--- START ---

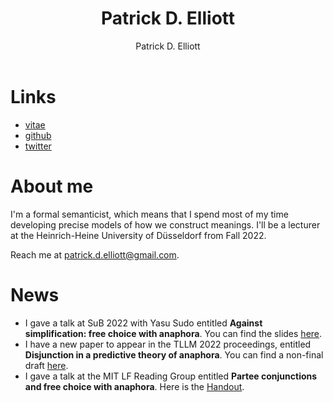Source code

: #+title: Patrick D. Elliott
#+author: Patrick D. Elliott

* Links

- [[file:pdf/vitae.pdf][vitae]]
- [[https://github.com/patrl][github]]
- [[https://twitter.com/patrickdelliott][twitter]]

* About me  

I'm a formal semanticist, which means that I spend most of my time developing precise models of how we construct meanings. I'll be a lecturer at the Heinrich-Heine University of Düsseldorf from Fall 2022. 

Reach me at [[mailto:patrick.d.elliott@gmail.com][patrick.d.elliott@gmail.com]].
 
* News

- I gave a talk at SuB 2022 with Yasu Sudo entitled *Against simplification: free choice with anaphora*. You can find the slides [[https://patrickdelliott.com/pdf/sub2022.pdf][here]].
- I have a new paper to appear in the TLLM 2022 proceedings, entitled *Disjunction in a predictive theory of anaphora*. You can find a non-final draft [[https://ling.auf.net/lingbuzz/006657][here]].
- I gave a talk at the MIT LF Reading Group entitled *Partee conjunctions and free choice with anaphora*. Here is the [[https://patrickdelliott.com/pdf/lfrg2022-handout.pdf][Handout]].
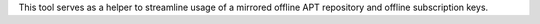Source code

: This tool serves as a helper to streamline usage of a mirrored offline APT
repository and offline subscription keys.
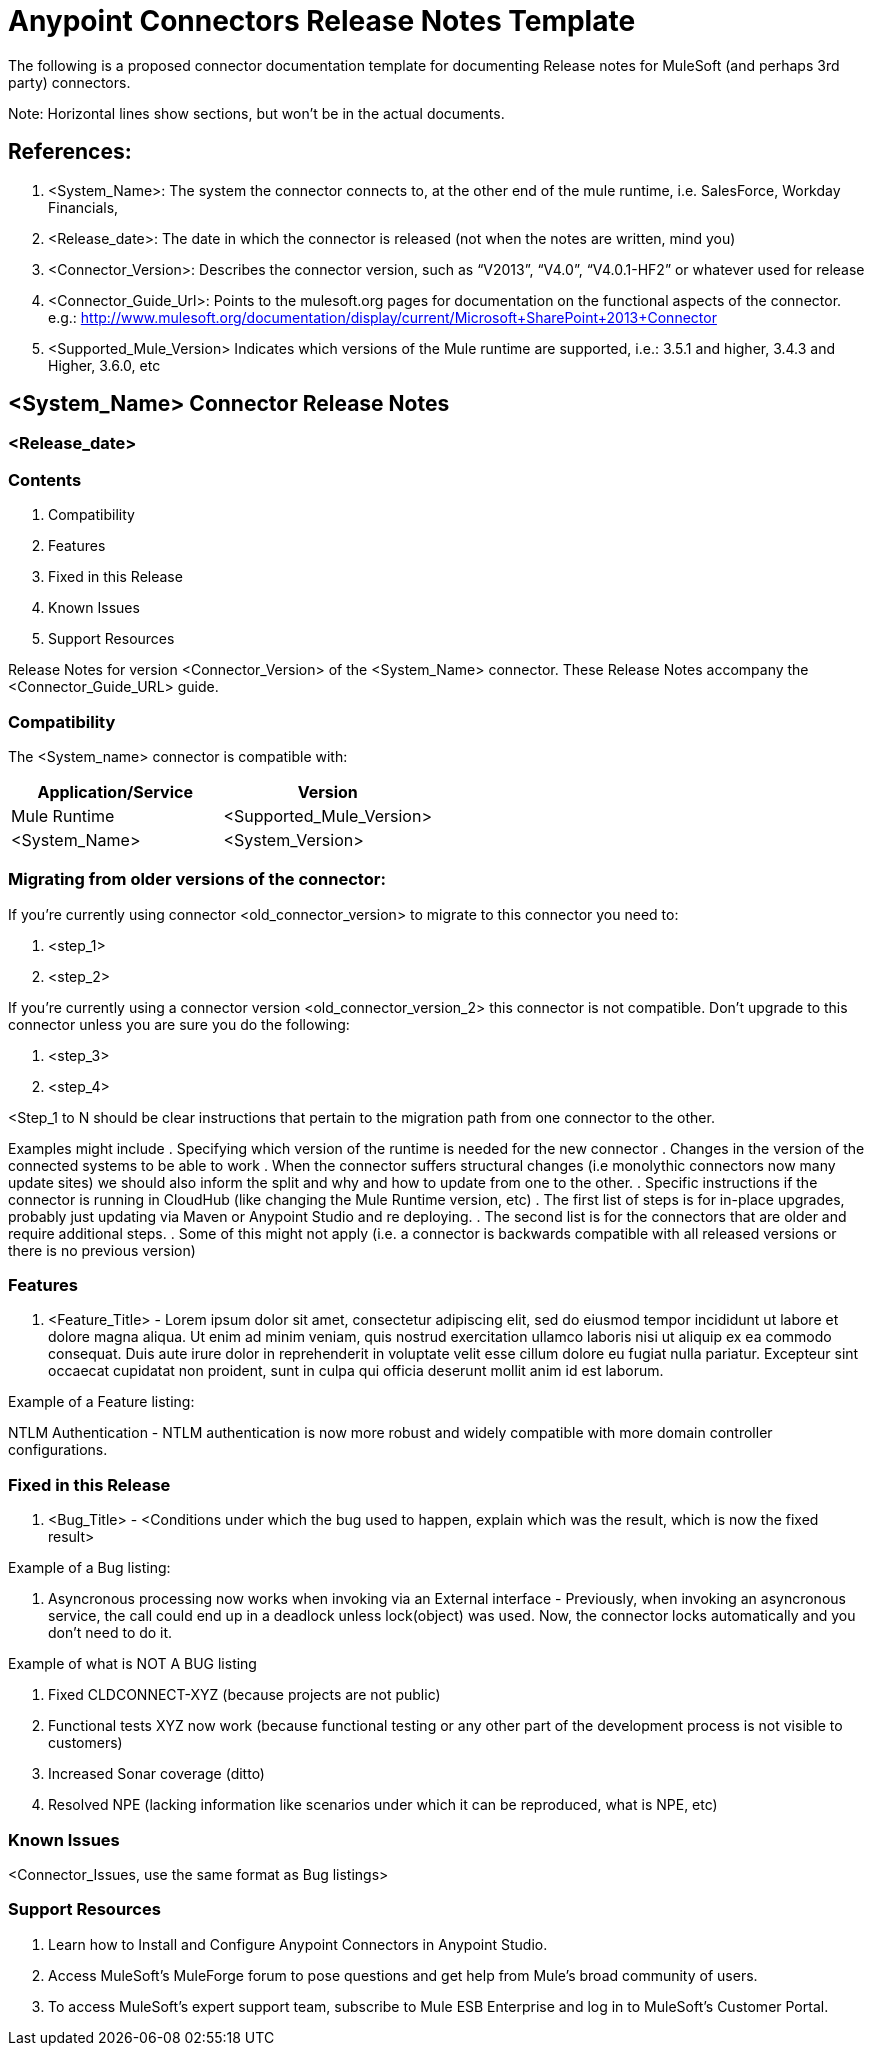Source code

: = Anypoint Connectors Release Notes Template

The following is a proposed connector documentation template for documenting Release notes for MuleSoft (and perhaps 3rd party) connectors. 

Note: Horizontal lines show sections, but won’t be in the actual documents.

== References:

. <System_Name>: The system the connector connects to, at the other end of the mule runtime, i.e. SalesForce, Workday Financials, 

. <Release_date>: The date in which the connector is released (not when the notes are written, mind you)

. <Connector_Version>: Describes the connector version, such as “V2013”, “V4.0”, “V4.0.1-HF2” or whatever used for release

. <Connector_Guide_Url>: Points to the mulesoft.org pages for documentation on the functional aspects of the connector. e.g.: http://www.mulesoft.org/documentation/display/current/Microsoft+SharePoint+2013+Connector

. <Supported_Mule_Version> Indicates which versions of the Mule runtime are supported, i.e.: 3.5.1 and higher, 3.4.3 and Higher, 3.6.0, etc


== <System_Name> Connector Release Notes
=== <Release_date>

=== Contents

. Compatibility
. Features
. Fixed in this Release
. Known Issues
. Support Resources

Release Notes for version <Connector_Version> of the <System_Name> connector. These Release Notes accompany the  <Connector_Guide_URL> guide.
 
=== Compatibility
The <System_name> connector is compatible with:

|===
|Application/Service|Version

|Mule Runtime|<Supported_Mule_Version>
|<System_Name>|<System_Version>
|===

=== Migrating from older versions of the connector:

If you’re currently using connector <old_connector_version> to migrate to this connector you need to:

. <step_1>
. <step_2>

If you’re currently using a connector version <old_connector_version_2> this connector is not compatible. Don’t upgrade to this connector unless you are sure you do the following:

. <step_3>
. <step_4>

<Step_1 to N should be clear instructions that pertain to the migration path from one connector to the other.

Examples might include
. Specifying which version of the runtime is needed for the new connector
. Changes in the version of the connected systems to be able to work
. When the connector suffers structural changes (i.e monolythic connectors now many update sites) we should also inform the split and why and how to update from one to the other.
. Specific instructions if the connector is running in CloudHub (like changing the Mule Runtime version, etc)
. The first list of steps is for in-place upgrades, probably just updating via Maven or  Anypoint Studio  and re deploying.
. The second list is for the connectors that are older and require additional steps.
. Some of this might not apply (i.e. a connector is backwards compatible with all released versions or there is no previous version)


=== Features

. <Feature_Title> - Lorem ipsum dolor sit amet, consectetur adipiscing elit, sed do eiusmod tempor incididunt ut labore et dolore magna aliqua. Ut enim ad minim veniam, quis nostrud exercitation ullamco laboris nisi ut aliquip ex ea commodo consequat. Duis aute irure dolor in reprehenderit in voluptate velit esse cillum dolore eu fugiat nulla pariatur. Excepteur sint occaecat cupidatat non proident, sunt in culpa qui officia deserunt mollit anim id est laborum.

Example of a Feature listing:

NTLM Authentication - NTLM authentication is now more robust and widely compatible with more domain controller configurations. 

=== Fixed in this Release

. <Bug_Title> - <Conditions under which the bug used to happen, explain which was the result, which is now the fixed result> 

Example of a Bug listing:

. Asyncronous processing now works when invoking via an External interface - Previously, when invoking an asyncronous service, the call could end up in a deadlock unless lock(object) was used. Now, the connector locks automatically and you don’t need to do it.

Example of what is NOT A BUG listing

. Fixed CLDCONNECT-XYZ (because projects are not public)
. Functional tests XYZ now work (because functional testing or any other part of the development process is not visible to customers)
. Increased Sonar coverage (ditto)
. Resolved NPE (lacking information like scenarios under which it can be reproduced, what is NPE, etc)

=== Known Issues

<Connector_Issues, use the same format as Bug listings>

=== Support Resources

. Learn how to Install and Configure Anypoint Connectors in Anypoint Studio.
. Access MuleSoft’s MuleForge forum to pose questions and get help from Mule’s broad community of users.
. To access MuleSoft’s expert support team, subscribe to Mule ESB Enterprise and log in to MuleSoft’s Customer Portal.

--- END ---

Requirement. Reproduce every line above containing "with".

Written response.
- I gave a talk at SuB 2022 with Yasu Sudo entitled *Against simplification: free choice with anaphora*. You can find the slides [[https://patrickdelliott.com/pdf/sub2022.pdf][here]].
- I gave a talk at the MIT LF Reading Group entitled *Partee conjunctions and free choice with anaphora*. Here is the [[https://patrickdelliott.com/pdf/lfrg2022-handout.pdf][Handout]].
The <System_name> connector is compatible with:
. Some of this might not apply (i.e. a connector is backwards compatible with all released versions or there is no previous version)
NTLM Authentication - NTLM authentication is now more robust and widely compatible with more domain controller configurations. 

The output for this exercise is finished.